Former Commonwealth boxing champion, Obisia Nwakpa, is convinced that professional boxing in Nigeria is on the rise. His conviction is founded on recent developments on the circuit.

“The involvement of GOtv, through GOtv Boxing Night, can only have two outcomes: Better boxing and better boxers,” he said.

Nwakpa should know. His active days coincided with the most productive era of Nigerian boxing. However, he senses that something bigger is in the offing. “Professional sports men, not just boxers, are motivated by financial rewards. GOtv Boxing Night has ensured better purses for boxers and comes with an additional N1million for the best boxer. This is the best we have seen in this country,” he said.

The claim made by Nwakpa, popularly known as “Golden Gloves”, is not one the current crop of boxers or administrators will dispute. Since the third edition of GOtv Boxing Night, a crop of millionaire boxers have been raised in the country.

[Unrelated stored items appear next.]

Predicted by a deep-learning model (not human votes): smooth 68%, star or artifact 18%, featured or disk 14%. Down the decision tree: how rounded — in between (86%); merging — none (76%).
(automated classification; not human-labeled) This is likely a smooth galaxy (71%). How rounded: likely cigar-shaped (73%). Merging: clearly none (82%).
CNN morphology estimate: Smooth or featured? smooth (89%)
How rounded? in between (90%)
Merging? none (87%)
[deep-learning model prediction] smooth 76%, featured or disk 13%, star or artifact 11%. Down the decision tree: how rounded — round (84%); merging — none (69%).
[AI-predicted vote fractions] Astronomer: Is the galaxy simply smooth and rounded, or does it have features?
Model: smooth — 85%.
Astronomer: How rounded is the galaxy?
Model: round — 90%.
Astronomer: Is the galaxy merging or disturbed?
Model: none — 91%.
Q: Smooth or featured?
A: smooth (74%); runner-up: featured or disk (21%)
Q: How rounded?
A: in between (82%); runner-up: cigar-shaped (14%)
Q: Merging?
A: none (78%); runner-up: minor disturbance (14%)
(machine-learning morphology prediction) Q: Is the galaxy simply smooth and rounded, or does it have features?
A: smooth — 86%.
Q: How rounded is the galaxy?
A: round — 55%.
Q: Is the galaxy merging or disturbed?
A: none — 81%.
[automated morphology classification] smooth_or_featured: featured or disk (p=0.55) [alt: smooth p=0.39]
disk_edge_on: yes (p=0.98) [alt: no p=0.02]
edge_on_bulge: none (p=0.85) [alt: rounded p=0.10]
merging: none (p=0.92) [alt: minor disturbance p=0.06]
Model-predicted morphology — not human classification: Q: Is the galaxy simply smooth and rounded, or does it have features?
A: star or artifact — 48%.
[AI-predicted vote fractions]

At GOtv Boxing Night 3, the winner of the N1million cash prize for the best boxer was Olaide “Fijaborn” Fijabi, incumbent national light welterweight champion, after being adjudged top performer by journalists in attendance. Three editions later, he won again. Fijabi said he spent part of the money on buying boxing kits and equipment for himself.

Oto “Joe Boy” Joseph, national lightweight champion, has won more than Fijabi, having picked up the prize thrice at GOtv Boxing Night 4, 7 and 9.

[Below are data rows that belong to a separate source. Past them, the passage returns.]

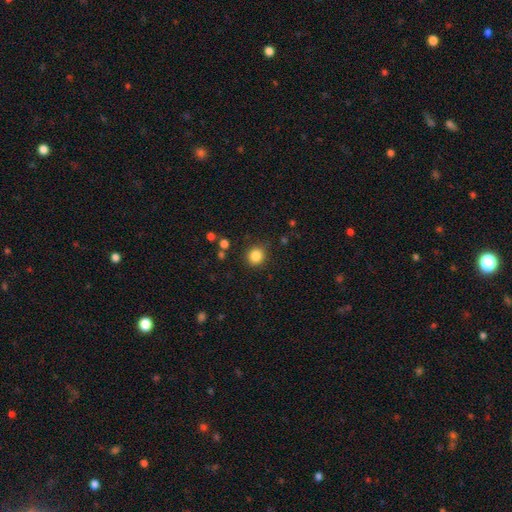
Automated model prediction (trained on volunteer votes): smooth-or-featured: smooth: 85% | star or artifact: 11% | featured or disk: 4%
  how-rounded: round: 84% | in between: 15% | cigar-shaped: 1%
  merging: none: 86% | minor disturbance: 9% | major disturbance: 3% | merger: 2%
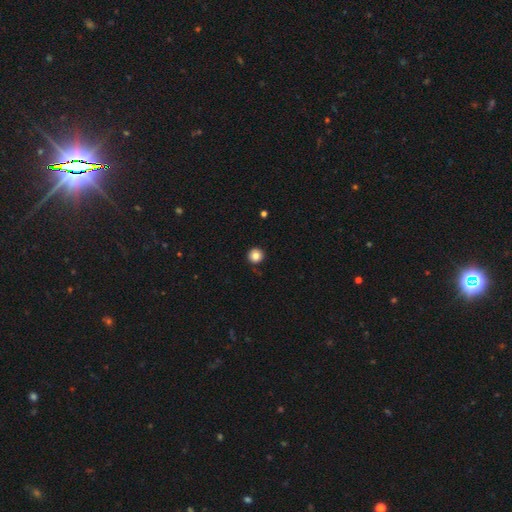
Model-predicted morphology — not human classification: This appears to be a smooth galaxy with no disk features (82%) that is round (95%). Merging: none (91%).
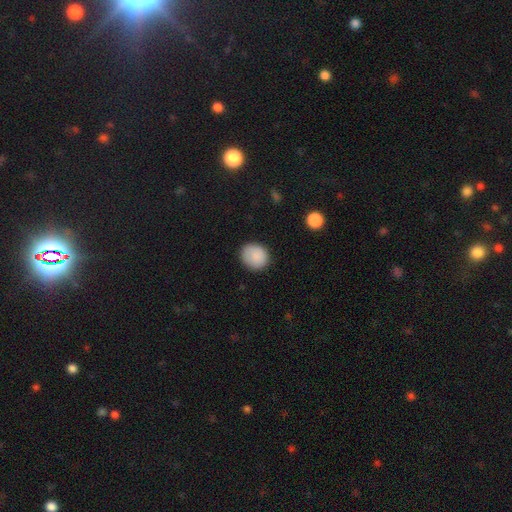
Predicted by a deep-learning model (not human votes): Morphology: type=smooth (88%); roundness=round (79%); merging=none (84%).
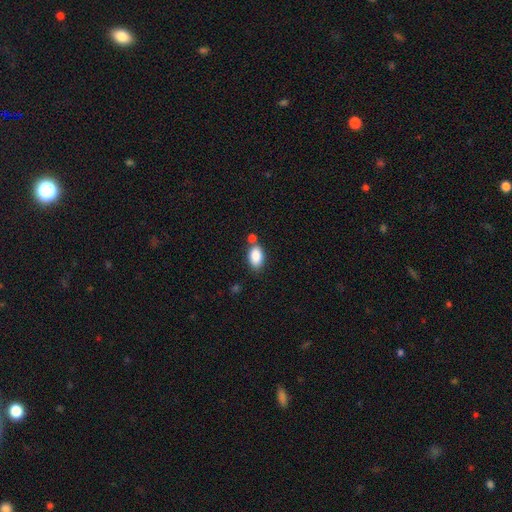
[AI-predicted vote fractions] This is clearly a smooth galaxy (86%). How rounded: clearly in between (92%). Merging: likely none (64%).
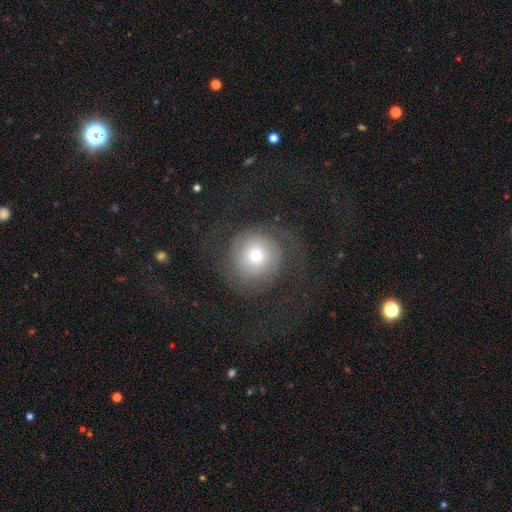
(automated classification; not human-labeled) featured or disk 58%, smooth 33%, star or artifact 10%. Down the decision tree: edge-on disk — no (97%); bar — no (80%); spiral arms — yes (81%); bulge size — moderate (48%); merging — none (65%).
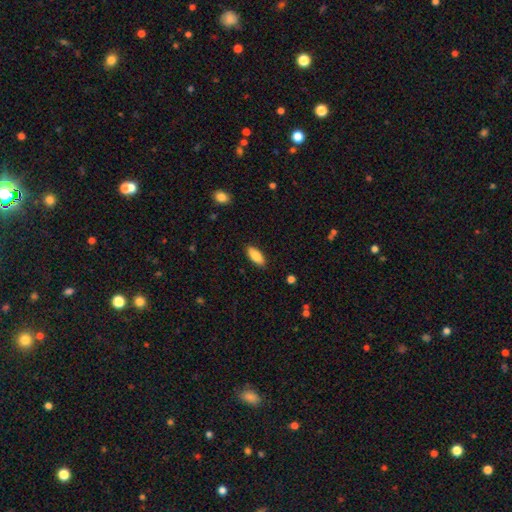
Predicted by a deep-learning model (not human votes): Smooth or featured: smooth — 86% (featured or disk — 8%)
How rounded: in between — 79% (cigar-shaped — 19%)
Merging: none — 89% (minor disturbance — 8%)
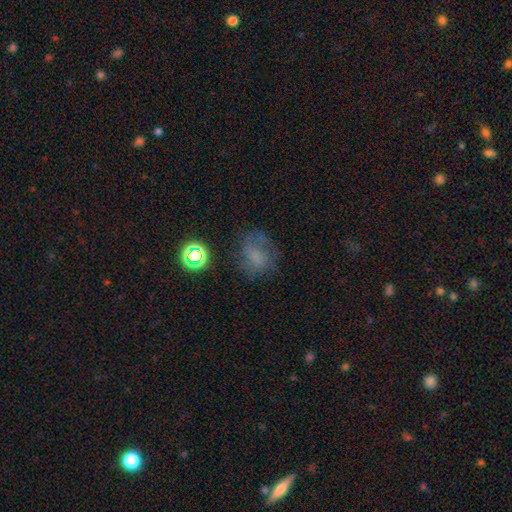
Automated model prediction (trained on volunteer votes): The model was most divided on "how rounded": round: 55%, in between: 44%, cigar-shaped: 1%. More confident: merging — none (57%); smooth or featured — smooth (54%).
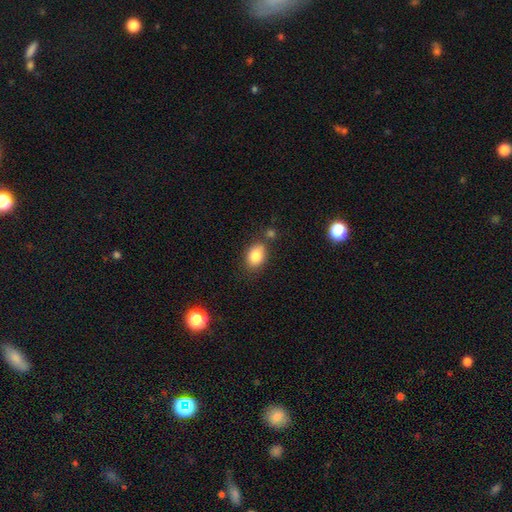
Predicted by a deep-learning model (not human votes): A smooth galaxy with no disk features (84%) that is in between round and cigar-shaped (75%).

Vote fractions:
- Smooth or featured? smooth: 84% / star or artifact: 9% / featured or disk: 8%
- How rounded? in between: 75% / round: 24% / cigar-shaped: 1%
- Merging? none: 70% / minor disturbance: 16% / merger: 10% / major disturbance: 4%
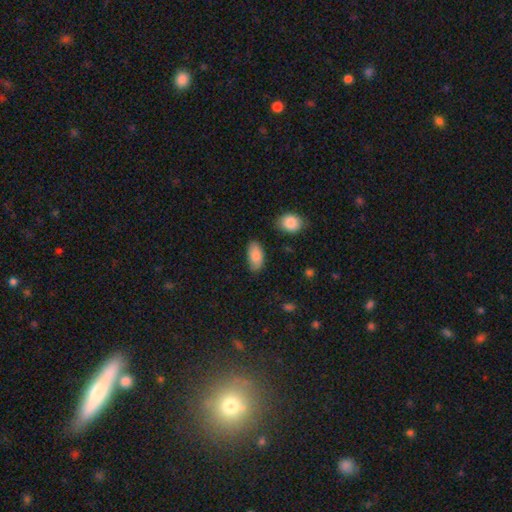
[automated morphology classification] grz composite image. It shows a smooth galaxy with no disk features (87%) that is in between round and cigar-shaped (94%). Merging: none (78%).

Stanley “Edo Boy” Eribo, national welterweight champion, won the biggest sum in the country’s boxing history. Eribo won N1.5million at the special edition of the event held on 26 December, 2016.

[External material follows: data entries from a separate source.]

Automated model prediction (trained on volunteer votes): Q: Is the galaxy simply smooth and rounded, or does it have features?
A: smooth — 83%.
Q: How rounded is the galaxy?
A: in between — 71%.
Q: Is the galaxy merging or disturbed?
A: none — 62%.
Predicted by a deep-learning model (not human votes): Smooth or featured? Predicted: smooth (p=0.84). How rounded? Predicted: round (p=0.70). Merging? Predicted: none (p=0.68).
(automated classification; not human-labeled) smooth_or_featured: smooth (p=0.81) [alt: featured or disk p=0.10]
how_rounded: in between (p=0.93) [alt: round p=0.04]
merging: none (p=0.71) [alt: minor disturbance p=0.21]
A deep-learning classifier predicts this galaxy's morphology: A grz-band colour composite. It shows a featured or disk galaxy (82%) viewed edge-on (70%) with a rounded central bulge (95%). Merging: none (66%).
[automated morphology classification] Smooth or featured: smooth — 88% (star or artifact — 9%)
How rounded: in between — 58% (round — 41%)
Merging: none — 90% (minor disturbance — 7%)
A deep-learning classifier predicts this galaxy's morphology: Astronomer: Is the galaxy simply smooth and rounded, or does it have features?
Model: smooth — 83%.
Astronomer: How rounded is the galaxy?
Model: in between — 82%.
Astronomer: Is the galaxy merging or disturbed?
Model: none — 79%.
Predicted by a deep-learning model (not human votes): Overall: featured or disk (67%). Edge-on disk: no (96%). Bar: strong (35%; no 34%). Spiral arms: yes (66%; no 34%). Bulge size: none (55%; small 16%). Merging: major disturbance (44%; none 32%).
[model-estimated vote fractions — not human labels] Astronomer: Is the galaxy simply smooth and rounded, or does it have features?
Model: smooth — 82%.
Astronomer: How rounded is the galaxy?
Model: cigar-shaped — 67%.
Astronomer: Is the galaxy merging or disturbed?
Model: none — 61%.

Waidi “Skoro” Usman, national and West African featherweight champion, also won N1million at GOtv Boxing Night 9.

For Skoro, the money was like a downpour in the desert. He said he spent part of the money on boxing kits and invested the rest in a business venture.

“What I think they are doing for us is to ensure that we don’t suffer when we quit boxing. Those before us did not have luck of winning such an amount. I could not have saved one million naira to start a business that I had always wanted to do,” he said.

Edo Boy, the Benin-based welterweight champion, is of similar persuasion. “In Ghana, where I lived before I returned home, I never got anything close to that. The money I won assisted me in taking care of my immediate needs and assured me that there is a future for me in the sport,” he explained.

Joe Boy, the three-time winner, said he doubted that the promise of N1million could be fulfilled by the sponsors when they announced it.

“In Nigeria, promises are broken without consequences, so I told myself that N1million for a locally-based boxer was never going to happen,” he said.

Fijabi’s receipt of the cheque for his first win banished his doubt.

“When Fijabi won and was given his cheque, I knew the sponsors were genuine. I have won three times and I hope and pray to win again because the money won has helped boost the businesses I run. This kind of money can help boxers set themselves up for when they will retire,” he said.